September 15, 2019 at 5:23 pm




Recognizing “food is medicine,” a Boston hospital puts an organic farm on its roof




High above the Boston Medical Center grows a bountiful organic vegetable garden that feeds patients, staff and the poor.

More than a hundred volunteers tend the garden, which includes kale, collard greens, bok choy, tomatoes, carrots, cucumbers, peppers, eggplant, beans, squash and a wide variety of herbs.

The crops are grown in organic soil in recycled milk crates and are pollinated by two onsite beehives that provide honey as well. The 2500-square-foot farm also provides habitat for bees in an otherwise uninhabitable urban setting.

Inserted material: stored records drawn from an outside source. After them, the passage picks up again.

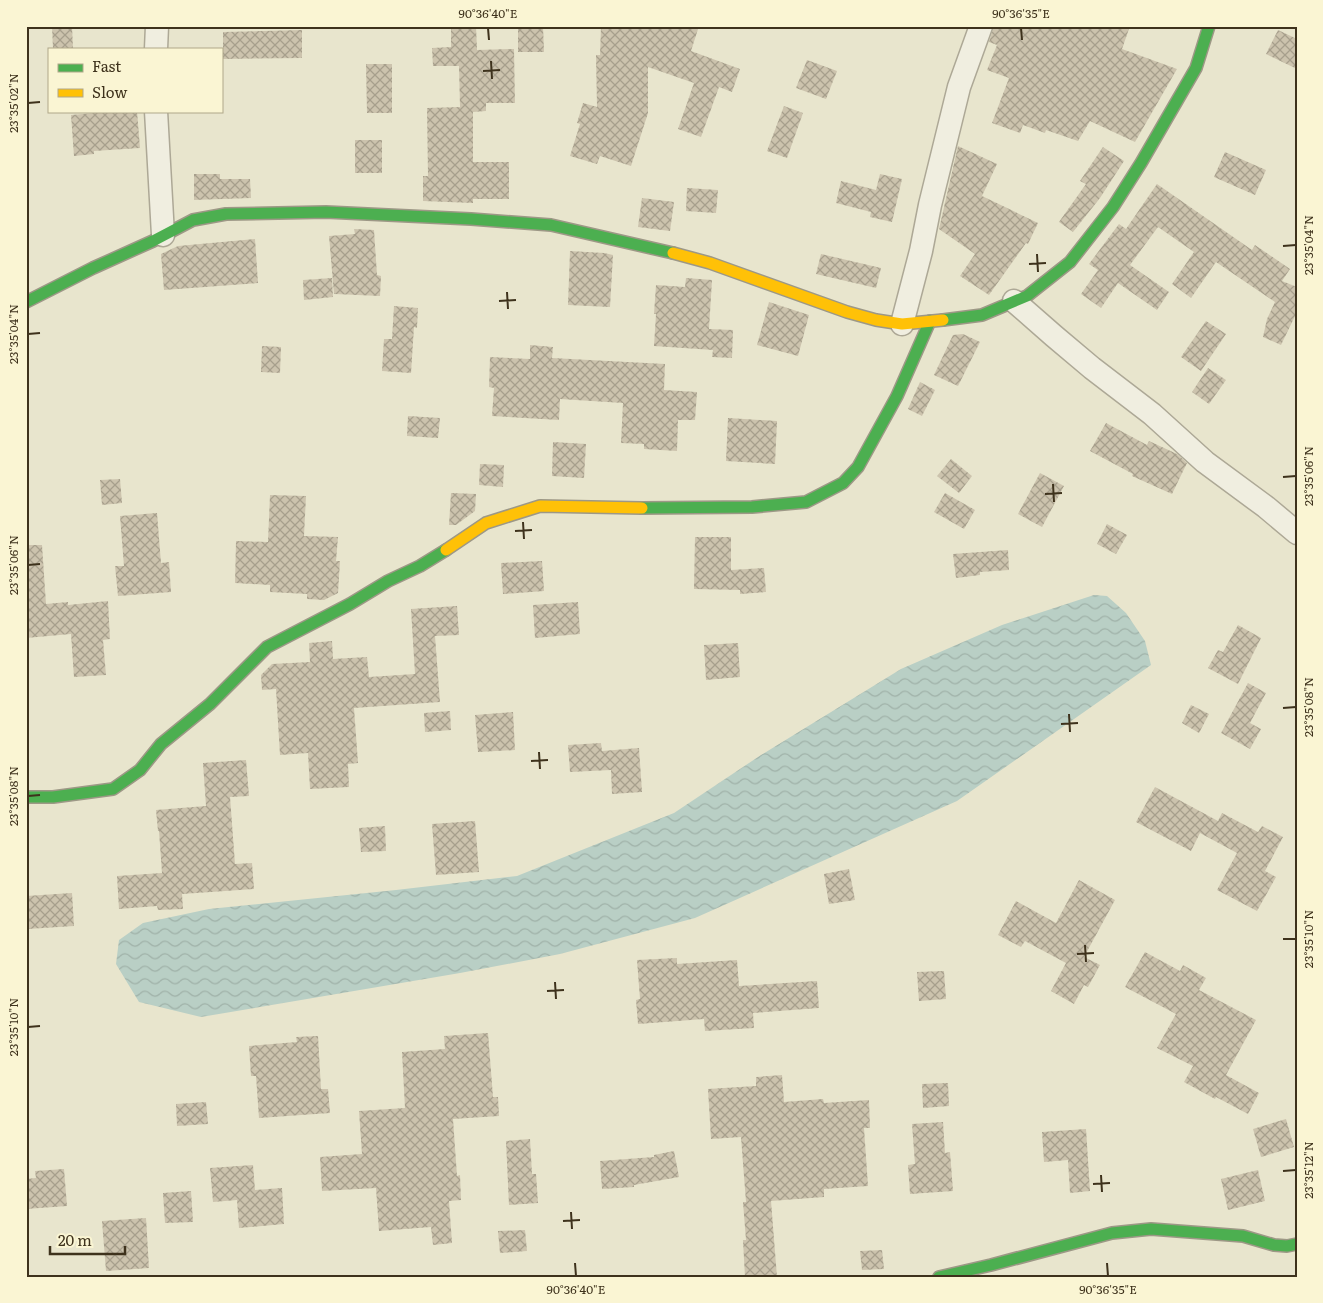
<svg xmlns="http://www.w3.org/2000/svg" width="1323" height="1303" viewBox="0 0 1323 1303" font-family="Literata,serif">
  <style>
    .water { fill: url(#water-waves) }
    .building { fill: url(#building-cross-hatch) }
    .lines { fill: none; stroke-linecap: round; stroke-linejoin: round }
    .street-casing { stroke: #ada896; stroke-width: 25 }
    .fast-casing { stroke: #9d9886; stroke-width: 14 }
    .slow-casing { stroke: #9d9886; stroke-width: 14 }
    .street { stroke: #f0eee0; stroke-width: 22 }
    .fast { stroke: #4caf50; stroke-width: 11 }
    .slow { stroke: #ffc107; stroke-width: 11 }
    .ticks { fill: none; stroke: #3e321c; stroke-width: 2 }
    .neatline { fill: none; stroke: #3e321c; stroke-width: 2 }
    .ticks-label { font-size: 12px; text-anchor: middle; fill: #3e321c }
  </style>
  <defs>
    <pattern id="water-waves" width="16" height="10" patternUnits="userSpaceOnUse" patternTransform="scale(1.25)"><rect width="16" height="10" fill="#b9cfc5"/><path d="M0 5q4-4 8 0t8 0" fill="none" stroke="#a0b2a9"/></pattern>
    <pattern id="building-cross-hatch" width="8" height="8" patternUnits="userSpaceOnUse" patternTransform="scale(1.25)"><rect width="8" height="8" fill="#ccc3ad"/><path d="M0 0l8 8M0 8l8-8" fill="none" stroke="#a79f8c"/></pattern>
  </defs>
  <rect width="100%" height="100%" fill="#e8e5cd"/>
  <!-- water -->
  <path class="water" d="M1094,595L1107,596L1126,613L1145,641L1151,665L957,801L695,918L560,954L460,973L201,1017L139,1002L116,964L119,940L143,923L209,909L396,890L517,876L674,813L761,755L901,669L1002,625Z"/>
  <!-- building -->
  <g class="building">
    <path d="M52,26H72L73,49H53Z"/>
    <path d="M451,26H476L477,50L514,49L515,103H486V111L473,112V162H509V199H473V203L423,201V176H428L427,108L460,107L459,66H433L432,48L451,47Z"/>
    <path d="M518,26H543L544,52H518Z"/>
    <path d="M601,26H699L691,51L740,69L732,92L719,87L701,137L678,129L694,83L648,67V113L631,166L600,156L597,164L570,156L580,124L577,123L583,103L597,107L596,55H600Z"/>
    <path d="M994,26H1130L1122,49L1177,69L1135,142L1090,121L1078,141L1046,130L1045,133L1023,125L1020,133L992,123L1009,78L987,70L997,45L989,42Z"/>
    <path d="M302,30V58L223,59V32Z"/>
    <path d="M1278,30L1297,39V69L1266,54Z"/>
    <path d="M807,60L837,71L826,99L796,88Z"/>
    <path d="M366,64H392V113H367Z"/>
    <path d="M784,106L803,113L787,158L767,151Z"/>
    <path d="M94,111H137L140,148L94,151V154L74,156L71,115L94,113Z"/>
    <rect x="355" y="140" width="27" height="33"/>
    <path d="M958,146L997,164L982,196L1038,223L1028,244L1026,243L989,295L960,276L975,254L939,229Z"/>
    <path d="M1103,147L1124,161L1100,198L1073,232L1059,222L1086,184L1080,181Z"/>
    <path d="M1225,152L1266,170L1255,195L1214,177Z"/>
    <path d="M194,174H220V179H250L251,198L194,200Z"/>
    <path d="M880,174L902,179L892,222L870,217L871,212L836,203L841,181L876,190Z"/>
    <path d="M1157,184L1252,250L1255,245L1290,269L1282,281L1297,287V312L1281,345L1263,337L1267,319L1275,302L1216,262L1191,298L1172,284L1194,252L1158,227L1130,265L1169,292L1157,310L1118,283L1101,308L1081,294L1098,270L1089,264L1119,224L1126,229Z"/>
    <path d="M687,188L718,190L716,213L686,211Z"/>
    <path d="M642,198L674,202L670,231L638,227Z"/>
    <path d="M354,229L374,230L377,275L381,276L380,296L334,294L329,236L355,234Z"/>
    <path d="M255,239L258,283L164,290L161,254L178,246Z"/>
    <path d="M570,251L604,253L613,255L610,307L568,305Z"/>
    <path d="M821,254L881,268L876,288L816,274Z"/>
    <path d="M332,278L333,297L304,300L303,280Z"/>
    <path d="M686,278L712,280L709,329L733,330L732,358L712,357L713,350L654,346L656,314H654L656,285L685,287Z"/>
    <path d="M769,302L809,315L798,356L757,345Z"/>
    <path d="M394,306L418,308L417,328L414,327L411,373L382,371L384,339H392Z"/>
    <path d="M1206,321L1226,334L1201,371L1181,357Z"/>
    <path d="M963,334L980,342L958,386L934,375L953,335Z"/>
    <path d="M530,345L553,347L552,358L665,364L664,390L697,392L695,420H678L677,451L644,449V444L621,443L623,403L560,399L559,420L492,416L494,388L489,387L490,357L530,359Z"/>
    <path d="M262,346L281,347L280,373L261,372Z"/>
    <path d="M1208,368L1226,380L1209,404L1192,392Z"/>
    <path d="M920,382L935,390L922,416L908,409Z"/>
    <path d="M408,416L440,418L438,438L407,436Z"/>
    <path d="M728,418L777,421L775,464L726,461Z"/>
    <path d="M1106,423L1147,445L1149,441L1177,454L1187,463L1172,494L1132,476L1133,474L1090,451Z"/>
    <path d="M553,442L586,444L584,478L552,476Z"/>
    <path d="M951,459L972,476L959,493L937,476Z"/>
    <path d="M480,464L504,465L503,487L479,485Z"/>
    <path d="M1040,473L1064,486L1042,527L1018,514Z"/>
    <path d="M120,479L122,503L102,505L100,480Z"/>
    <path d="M451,493L476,494L475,511L456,525H449Z"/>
    <path d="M945,493L975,510L964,529L934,512Z"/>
    <path d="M270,495L306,496L304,536L338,537L336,561H340L338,593L324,600L307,599V594L270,592V585L235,583L236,541L268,542Z"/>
    <path d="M157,513L161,563L169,562L171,592L118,596L115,566H124L120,516Z"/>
    <path d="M1107,524L1127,535L1116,554L1097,544Z"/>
    <path d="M695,537H731V570L764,568L766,592L740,594V590L694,589Z"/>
    <path d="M26,545H42L46,604L68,602V605L108,601L110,639L103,640L106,675L74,677L71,634L26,638Z"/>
    <path d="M1008,550L1009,570L980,572V575L956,578L953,554Z"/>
    <path d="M542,561L544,591L503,594L501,563Z"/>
    <path d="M578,602L580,634L535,638L533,605Z"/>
    <path d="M457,606L459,635L435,636L440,702L354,708L358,763L348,764L349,787L310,789L308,753L280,755L276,689L262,690L261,675L272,664L310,662L309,643L332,641L333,659L367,657L369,677L415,674L411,609Z"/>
    <path d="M1238,625L1261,638L1238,684L1208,668L1218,650L1223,652Z"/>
    <path d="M738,643L740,677L706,680L704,645Z"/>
    <path d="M1248,683L1266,693L1250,723L1261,729L1250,749L1221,733Z"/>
    <path d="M1191,705L1209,714L1199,733L1182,723Z"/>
    <path d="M450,711L451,730L425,732L424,713Z"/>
    <path d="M513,712L515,750L478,752L475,715Z"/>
    <path d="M601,743L602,751L639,748L642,792L612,794L611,770L570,772L568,745Z"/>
    <path d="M246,760L249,796L230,797L235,864L252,863L254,889L182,894L183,909L158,910L157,906L119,909L117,876L162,873L159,831H158L156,810L206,806L203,763Z"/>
    <path d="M1155,787L1218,821L1222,813L1258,832L1262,826L1283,837L1265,871L1276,877L1257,911L1217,890L1237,853L1200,833L1191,851L1136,822Z"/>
    <path d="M475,821L479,872L436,875L432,824Z"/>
    <path d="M385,826L386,851L361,852L359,828Z"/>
    <path d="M849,869L855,900L829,904L824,874Z"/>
    <path d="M1079,880L1115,900L1084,957L1100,965L1088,987L1084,985L1074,1004L1051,991L1066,963L1025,941L1021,947L998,935L1016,901L1056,923Z"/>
    <path d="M72,893L74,926L28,929L26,896Z"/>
    <path d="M1145,952L1180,971L1183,965L1206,978L1199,990L1256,1020L1226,1075L1259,1093L1248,1114L1216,1097L1215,1099L1184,1082L1193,1066L1157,1048L1176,1014L1125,987Z"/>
    <path d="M677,958V964L737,960L739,986L817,981L819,1008L753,1013L754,1028L705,1031L704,1019L638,1024L636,1000L640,999L637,960Z"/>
    <path d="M944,971L946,999L919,1001L917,972Z"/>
    <path d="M488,1033L493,1097H498L499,1116L453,1119L457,1176L460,1175L461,1200L449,1201L452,1243L433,1245L431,1227L379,1231L376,1188L322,1191L320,1157L362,1154L359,1111L405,1108L402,1052L445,1049L444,1036Z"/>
    <path d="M318,1036L321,1089H328L330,1113L259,1118L256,1076H251L249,1046L297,1042L296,1037Z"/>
    <path d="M782,1075L784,1102L823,1099L824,1103L869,1100L870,1128H864L868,1186L824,1189V1197L771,1201L777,1277H745L743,1240H746L743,1202H746L741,1137L711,1139L708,1089L756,1086V1077Z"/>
    <path d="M948,1083L949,1106L923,1108L922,1084Z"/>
    <path d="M206,1102L208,1124L177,1126L176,1104Z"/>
    <path d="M1286,1119L1294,1147L1261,1157L1253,1129Z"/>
    <path d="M943,1122L945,1153L950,1152L953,1191L910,1194L908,1165L915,1164L912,1124Z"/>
    <path d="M1086,1129L1090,1191L1070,1193L1068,1160L1044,1162L1042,1132Z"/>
    <path d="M530,1139L532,1174H536L538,1203L509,1205L506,1141Z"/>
    <path d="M674,1151L679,1177L634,1185V1187L602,1189L600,1161L654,1157V1155Z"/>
    <path d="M253,1165L255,1190L282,1188L284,1224L239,1228L237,1200L213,1202L210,1168Z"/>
    <path d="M64,1169L67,1206L26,1209V1179L36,1178L35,1171Z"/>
    <path d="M1258,1170L1265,1201L1228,1210L1221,1179Z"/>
    <path d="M191,1191L193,1222L165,1223L163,1193Z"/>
    <path d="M146,1218L149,1268L106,1271L102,1221Z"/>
    <path d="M525,1230L527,1251L500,1253L498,1231Z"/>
    <path d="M882,1250L884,1269L862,1270L860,1251Z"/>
  </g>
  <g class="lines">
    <!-- street casing -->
    <g class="street-casing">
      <g id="street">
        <path d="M156,49L157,26"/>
        <path d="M156,111L163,235"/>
        <path d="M1014,301L1054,336L1092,368L1152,414L1205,462L1266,507L1297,533"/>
        <path d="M902,324L921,251L930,205L959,87L981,26"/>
      </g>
    </g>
    <!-- fast casing -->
    <g class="fast-casing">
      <g id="fast">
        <path d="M26,302L93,268L153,241L193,220L226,214L326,212L471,219L551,225L673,253"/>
        <path d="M943,320L982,315L1027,296L1070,262L1113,207L1141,163L1196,68L1209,26"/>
        <path d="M642,508L752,507L806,502L843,483L858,467L897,396L930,321"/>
        <path d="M26,797H53L113,789L140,770L161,744L210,704L267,647L350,604L388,581L420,566L446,550"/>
        <path d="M939,1277L991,1265L1112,1233L1151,1229L1243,1236L1274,1245L1287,1246L1297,1244"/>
      </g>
    </g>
    <!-- slow casing -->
    <g class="slow-casing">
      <g id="slow">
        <path d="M673,253L710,263L847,312L876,320L902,324L943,320"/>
        <path d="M446,550L486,523L540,506L642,508"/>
      </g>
    </g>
    <!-- street -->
    <use href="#street" class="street"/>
    <!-- fast -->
    <use href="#fast" class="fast"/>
    <!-- slow -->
    <use href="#slow" class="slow"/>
  </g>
  <!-- ticks -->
  <path class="ticks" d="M488,28L489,40M1021,28L1022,40M491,61L492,79M483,71L500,70M28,103L40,102M1283,246L1296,245M1037,254L1038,272M1029,264L1046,263M507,292L508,309M499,301L516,300M28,334L40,333M1283,477L1296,476M1053,484L1054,502M1045,494L1062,493M523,522L524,539M515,531L532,530M28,565L40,564M1283,708L1296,707M1069,714L1070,732M1061,724L1078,723M539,752L540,769M531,761L548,760M28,796L40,795M1283,939H1296M1085,945L1086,962M1077,954L1094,953M555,982L556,999M547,991L564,990M28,1027L40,1026M1283,1171L1296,1170M1101,1175L1102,1192M1093,1184L1110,1183M571,1212L572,1229M563,1221L580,1220M575,1263L576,1276M1107,1263L1108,1276"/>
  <!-- border -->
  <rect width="1323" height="1303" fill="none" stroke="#faf5d3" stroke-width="55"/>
  <!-- legend -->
  <rect x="48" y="48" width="175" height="65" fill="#faf5d3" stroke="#afa78a"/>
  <rect x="58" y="64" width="25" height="8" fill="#4caf50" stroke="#afa78a"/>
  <text x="92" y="72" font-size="15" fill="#3e321c">Fast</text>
  <rect x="58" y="89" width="25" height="8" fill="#ffc107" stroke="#afa78a"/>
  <text x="92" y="98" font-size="15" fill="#3e321c">Slow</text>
  <!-- scale -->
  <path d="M50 1246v8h75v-8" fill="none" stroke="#3e321c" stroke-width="2.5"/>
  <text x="58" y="1246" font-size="15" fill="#3e321c" stroke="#faf5d3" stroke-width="4" paint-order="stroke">20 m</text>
  <rect x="28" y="28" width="1268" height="1248" class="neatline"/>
  <g class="ticks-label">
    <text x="488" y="18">90°36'40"E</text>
    <text x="1021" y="18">90°36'35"E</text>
    <text transform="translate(14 103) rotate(-90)" y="4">23°35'02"N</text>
    <text transform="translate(1309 245) rotate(-90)" y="4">23°35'04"N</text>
    <text transform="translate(14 334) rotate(-90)" y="4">23°35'04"N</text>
    <text transform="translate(1309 476) rotate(-90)" y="4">23°35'06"N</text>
    <text transform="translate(14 565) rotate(-90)" y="4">23°35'06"N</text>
    <text transform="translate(1309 707) rotate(-90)" y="4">23°35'08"N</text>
    <text transform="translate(14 796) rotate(-90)" y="4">23°35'08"N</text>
    <text transform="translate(1309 939) rotate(-90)" y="4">23°35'10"N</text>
    <text transform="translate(14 1027) rotate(-90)" y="4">23°35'10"N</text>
    <text transform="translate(1309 1170) rotate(-90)" y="4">23°35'12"N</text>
    <text x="576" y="1294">90°36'40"E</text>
    <text x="1108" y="1294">90°36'35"E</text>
  </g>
</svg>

The eco-farm insulates the building reducing cooling and heating costs and absorbs rainwater that would otherwise contribute to sewage overflow in the city streets below.

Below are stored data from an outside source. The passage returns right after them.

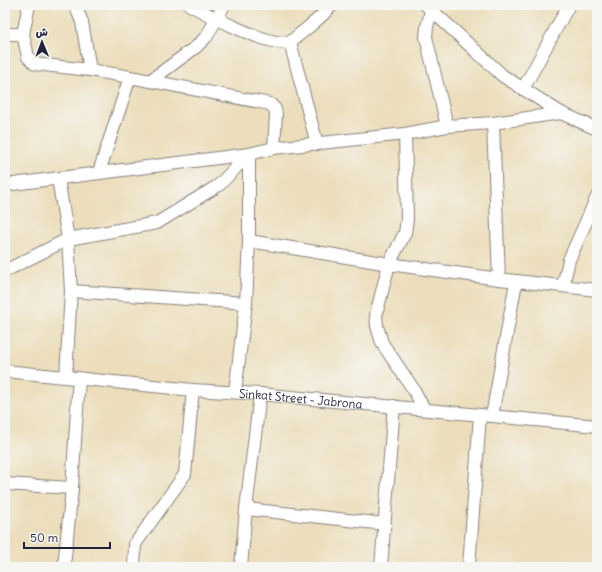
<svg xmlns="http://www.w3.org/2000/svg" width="602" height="572" font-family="Delius,'Playpen Sans Arabic',sans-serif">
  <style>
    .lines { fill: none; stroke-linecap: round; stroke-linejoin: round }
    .minor-casing { stroke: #87807c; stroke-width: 14 }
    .minor { stroke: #fff; stroke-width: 12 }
    .labels { text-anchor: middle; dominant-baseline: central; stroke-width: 3.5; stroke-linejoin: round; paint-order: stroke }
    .street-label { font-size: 12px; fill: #22223b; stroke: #f6f6f2 }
  </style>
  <rect width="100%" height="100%" fill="#f6f6f2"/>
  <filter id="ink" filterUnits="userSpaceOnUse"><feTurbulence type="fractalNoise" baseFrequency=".025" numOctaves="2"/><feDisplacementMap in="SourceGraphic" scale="8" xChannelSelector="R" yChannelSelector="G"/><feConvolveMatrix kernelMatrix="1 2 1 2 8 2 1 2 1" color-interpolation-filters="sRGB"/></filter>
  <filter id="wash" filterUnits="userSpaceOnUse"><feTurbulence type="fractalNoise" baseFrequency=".012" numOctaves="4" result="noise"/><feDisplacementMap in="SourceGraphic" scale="16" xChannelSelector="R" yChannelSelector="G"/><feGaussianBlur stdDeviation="0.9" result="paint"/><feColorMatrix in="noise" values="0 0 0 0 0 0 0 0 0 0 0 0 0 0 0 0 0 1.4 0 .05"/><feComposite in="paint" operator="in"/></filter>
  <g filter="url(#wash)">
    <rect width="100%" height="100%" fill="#ecdebc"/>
  </g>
  <g filter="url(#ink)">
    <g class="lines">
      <!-- minor casing -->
      <g class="minor-casing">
        <g id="minor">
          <polyline points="29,5 23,34 28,57 35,64 90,70 130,77 270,104 275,109 276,114 274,148"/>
          <polyline points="75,5 82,22 90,70"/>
          <path d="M190 5C208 15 272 48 290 42 293 40 297 36 300 34 311 25 323 16 332 5"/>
          <polyline points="426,5 503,76 561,113 597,129"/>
          <polyline points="431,11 427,27 426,37 447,126"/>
          <polyline points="5,34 23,34"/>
          <polyline points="290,42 317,144"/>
          <polyline points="151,80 196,47 207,36 224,5"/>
          <polyline points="523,89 569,5"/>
          <polyline points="493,123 499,279"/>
          <polyline points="405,134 407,219 405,233 389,264 376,315 377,326 382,343 414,390 424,409"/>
          <polyline points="99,172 130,77"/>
          <polyline points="58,178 68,239 71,291 66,376"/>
          <polyline points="5,185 249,154 274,148 405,134 447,126 493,123 561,113"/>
          <polyline points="249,241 389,264 499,279 597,290"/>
          <polyline points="5,271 68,239 157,223 219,185 249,154"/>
          <polyline points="563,286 569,260 597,197"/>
          <polyline points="71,291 246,303"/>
          <path id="s1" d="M5 371 193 390 260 394 597 426"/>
          <polyline points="235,392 246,303 249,241 249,154"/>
          <polyline points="492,416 516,282"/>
          <polyline points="5,484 72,488"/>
          <polyline points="246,509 385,524"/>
          <polyline points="64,567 72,488 79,378"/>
          <polyline points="134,567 135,544 185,474 193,390"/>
          <polyline points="241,567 246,509 260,394"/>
          <polyline points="381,567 394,406"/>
          <polyline points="469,567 480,415"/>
        </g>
      </g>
      <!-- minor -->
      <use href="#minor" class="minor"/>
    </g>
  </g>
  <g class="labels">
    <!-- street labels -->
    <g class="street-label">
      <text stroke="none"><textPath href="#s1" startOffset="297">Sinkat Street - Jabrona</textPath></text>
    </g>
  </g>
  <!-- margin -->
  <rect width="602" height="572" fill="none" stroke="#f6f6f2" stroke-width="20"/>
  <!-- north arrow -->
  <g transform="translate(42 42) rotate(359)" stroke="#f6f6f2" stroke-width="3" paint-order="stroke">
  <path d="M0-3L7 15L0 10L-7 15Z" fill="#22223b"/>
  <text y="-6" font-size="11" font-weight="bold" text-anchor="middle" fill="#22223b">ش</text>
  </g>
  <!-- scale -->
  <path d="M24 542v6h86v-6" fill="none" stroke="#22223b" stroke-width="2"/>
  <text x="30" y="542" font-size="12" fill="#22223b" stroke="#f6f6f2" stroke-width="3" paint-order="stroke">50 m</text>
</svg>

But most of all, the rooftop garden provides nutritious food for those who need it most, between 5000 and 7000 pounds of it per year.

“Food is medicine. That’s why we’re doing what we’re doing,” says David Maffeo, the hospital’s senior director of support services.

“Most people associate hospitals with terrible food, which is really interesting because right when we’re at our most vulnerable, in hospitals, you’d think that would mean we need nourishing food,” adds Lindsay Allen, the farm’s manager.

Allen manages a composting system to keep the soil fertilized and intersperses a variety of crops to ward off pests and attract beneficial bugs.

“I try to think of this farm as an ecosystem as much as possible,” Allen says. “How do we keep all of the scraps that we aren’t actually using for food onsite, so that we can continue to create soil and compost up here?”

As a “safety net” hospital, BMC mostly serves low-income and elderly patients. It offers free gardening, cooking and nutrition classes, and free food to low-income families.

“We know that between 40% and 60% of individual health is determined by non-clinical factors. So it’s important that the healthcare industry thinks about issues that impact and drive health like food access and housing,” Kate Sommerfeld, president of social determinants of health at ProMedica, told Reuters.

“Most urban environments are food deserts. It’s hard to get locally grown food and I think it’s something we owe our patients and our community, Maffeo said.